If Meillassoux’s nefas is his imitation ‘towards the infinite’ of his own rationality, then as in the case of Oedipus it is this imitation of the divine that leaves him without god. If Meillassoux’s claims are correct then he can legitimately expect the coming of the Child of Man and the future existence of the divine in the fourth world, as ‘The Divine Inexistence’ describes. But if he cannot then he is bereft of any such future hope, bereft of hope in the rebirth of the dead, in justice for past wrongs. Like the Oedipus of Sophocles’ Oedipus at Colonus he suffers a state of unremitting abandonment. It is because of Meillassoux’s failed imitation of the divine that he is atheos. If Meillassoux’s system in ‘The Divine Inexistence’ paints a picture of a universe in which God is currently absent but can be hoped for and expected in the future, then the Meillassouxian nefas brings about a double absence, taking away not only the presence of the divine but also any sanctioned hope in future divine existence.
The question that remains, however, is over the extent to which Meillassoux’s failed imitation may, like that of Oedipus of Typographies 2, issue in a catharsis of the divine. In answering this question we may first note that the logic of the catharsis of the divine is that it is necessary to over-reach and fail. If we read ‘The Divine Inexistence’ in terms of such a catharsis, then, it is not in the least an embarrassment that Meillassoux draws on so much theological material and such a comprehensive theological structure.
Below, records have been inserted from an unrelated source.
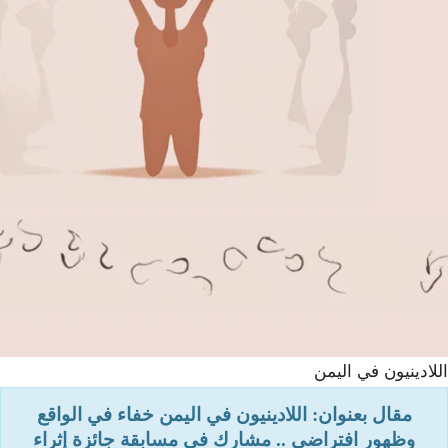
اللادينيون في اليمن
مقال بعنوان: اللادينيون في اليمن خفاء في الواقع
وظهور افتراضي .. مشارك في مسابقة جائزة إثراء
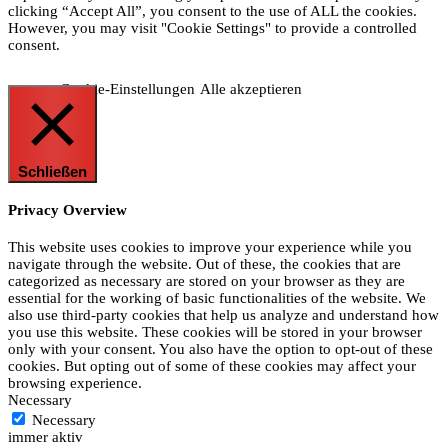
clicking “Accept All”, you consent to the use of ALL the cookies.
However, you may visit "Cookie Settings" to provide a controlled
consent.
Cookie-Einstellungen
Alle akzeptieren
Schließen
Privacy Overview
This website uses cookies to improve your experience while you
navigate through the website. Out of these, the cookies that are
categorized as necessary are stored on your browser as they are
essential for the working of basic functionalities of the website. We
also use third-party cookies that help us analyze and understand how
you use this website. These cookies will be stored in your browser
only with your consent. You also have the option to opt-out of these
cookies. But opting out of some of these cookies may affect your
browsing experience.
Necessary
Necessary
immer aktiv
It could not be any other way; it is his felix culpa. Oedipus would not be atheos had he not failed in his attempt to become like the gods by interpreting ‘to infinity’. In the same way, Meillassoux would not be without god if he had not failed in his attempt to demonstrate divine inexistence. Both Oedipus and Meillassoux are ‘without God’ as a result of their own failure.
And what about the catharsis of the divine for Meillassoux? We might say that it is because his imitation of theology is so wholesale that, when it fails, he is left nowhere to go, no hope for redemption in some as yet unexploited theological motif or structure of thought to keep alive the divine hope. If post-theological thought merely imitates this or that theological motif then there is always more theology waiting around the corner, more hope for a theological redemption in the ideas not yet exploited, but only an attempt to incorporate and imitate the whole arc and structure of (Christian) theology as such, when it has failed, is left with nothing. Oedipus is only atheos because his imitation of the divine was so grand, so infinite. So also Meillassoux, in seeking to imitate not this or that element of theological thinking but its overall structure finds himself, when he fails, an abandoned Oedipus without hope but, also, without god.
 Peter Burian and Alan Shapiro (eds.), The Complete Sophocles, Volume I: The Theban Plays
(Oxford: Oxford University Press, 2010) 278.
 Friedrich Hölderlin, ‘Remarks on Oedipus’, in J. M. Bernstein (ed.), Classic and Romantic German Aesthetics (Cambridge: Cambridge University Press, 2003) 196.
 Hölderlin, ‘Remarks on Oedipus’ 196.
 Philippe Lacoue-Labarthe, Typographies 2 : L’Imitation des modernes (Paris : Galilée, 1986) 128. CW’s translation.
 Lacoue-Labarthe, L’Imitation des modernes 128.
 Lacoue-Labarthe, L’Imitation des modernes 198.
 Lacoue-Labarthe, L’Imitation des modernes 198.
 Lacoue-Labarthe, L’Imitation des modernes 128.